*EXCERPT*
※

Musical Rooms: Convertible Spaces Define Michigan State University’s New Billman Music Pavilion

The Michigan State University College of Music held classes, rehearsals, and some performances in a 1938 building since, well, since 1938. 

Bora Architects and Kirkegaard Associates, an acoustics consulting company, had been working with the College for several years, at first on renovations for two existing buildings. A 2012 renovation of the music building’s auditorium transformed it into Cook Recital Hall. The auditorium’s cinder block walls became the shell of a new recital hall of wood and sculpted gypsum panels. Demolishing the balcony increased reverberation time and envelopment. Air conditioning, new lighting, and audio and video systems were added for audience comfort and enjoyment.

They also collaborated on renovating the 550-seat Fairchild Theatre in 2013. It now has a reconfigured orchestra pit that supports opera, musical theater, and different kinds of ensembles. By removing a concave plaster ceiling to expose the original steel roof trusses, they eliminated uneven reflections and increased reverberation time.

※

*DATA*
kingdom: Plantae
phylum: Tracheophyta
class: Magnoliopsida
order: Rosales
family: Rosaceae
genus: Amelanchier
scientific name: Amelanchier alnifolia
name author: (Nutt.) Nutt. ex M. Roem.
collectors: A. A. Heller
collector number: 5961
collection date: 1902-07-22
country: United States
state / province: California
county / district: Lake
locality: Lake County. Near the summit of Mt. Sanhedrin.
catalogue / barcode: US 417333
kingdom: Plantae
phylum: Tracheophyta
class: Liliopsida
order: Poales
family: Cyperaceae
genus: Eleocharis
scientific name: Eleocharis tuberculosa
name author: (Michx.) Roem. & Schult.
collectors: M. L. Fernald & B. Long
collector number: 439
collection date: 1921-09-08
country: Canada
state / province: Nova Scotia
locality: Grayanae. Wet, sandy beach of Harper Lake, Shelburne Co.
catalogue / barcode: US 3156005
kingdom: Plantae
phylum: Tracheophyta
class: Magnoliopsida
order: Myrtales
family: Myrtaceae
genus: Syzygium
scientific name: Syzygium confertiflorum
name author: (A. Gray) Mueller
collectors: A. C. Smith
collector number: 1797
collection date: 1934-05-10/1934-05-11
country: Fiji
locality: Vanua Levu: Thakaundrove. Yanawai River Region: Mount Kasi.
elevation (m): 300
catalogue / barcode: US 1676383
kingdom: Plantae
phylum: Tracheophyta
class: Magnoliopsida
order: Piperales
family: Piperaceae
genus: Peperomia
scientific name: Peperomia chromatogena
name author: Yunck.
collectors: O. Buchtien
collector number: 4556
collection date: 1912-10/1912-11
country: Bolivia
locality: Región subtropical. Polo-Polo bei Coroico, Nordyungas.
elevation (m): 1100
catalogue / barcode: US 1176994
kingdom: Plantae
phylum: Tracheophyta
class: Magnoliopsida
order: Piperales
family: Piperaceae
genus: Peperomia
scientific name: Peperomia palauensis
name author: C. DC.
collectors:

※

*SET EXERCISE 1*
Pull out every line of the listing that contains the string "author".
*SET EXERCISE 2*
Carry on the article about Michigan State University's Billman Music Pavilion from the point where it ends.

*TASK OUTPUT 1*
name author: (Nutt.) Nutt. ex M. Roem.
name author: (Michx.) Roem. & Schult.
name author: (A. Gray) Mueller
name author: Yunck.
name author: C. DC.

*TASK OUTPUT 2*
While working on these projects, architects and acousticians got to know the faculty and their needs.

And what the faculty really needed was a new building.

Lead architect Stephen Weeks says no matter how much they improved the building, rooms remained “too small for large ensembles to rehearse and for expanding programs at a school that draws top music faculty and students.” The building lacked anything that could function as a lobby for audiences or a lounge for students. Isolation was a problem, too. Sound from jazz and wind ensembles at work would invade other spaces.

Weeks says as far back as the late 1990s, MSU began to explore the potential of new facilities for music. “If we built an entirely new building, what would it look like?” They began by looking at what currently worked— “Let’s leverage that”—and what didn’t— “Let’s provide that.”  The dean, James Forger, “did his fundraising magic” and project manager Todd Wilson, who managed the renovation, was ready to come on board.

And in June 2018, the Billman Music Pavilion was underway. Further renovation is close to completion in the original 90,000 sq. ft. building, too. The $35 million project increases the facility by more than 40%. It will be completed in April 2020, but parts of it are already in use.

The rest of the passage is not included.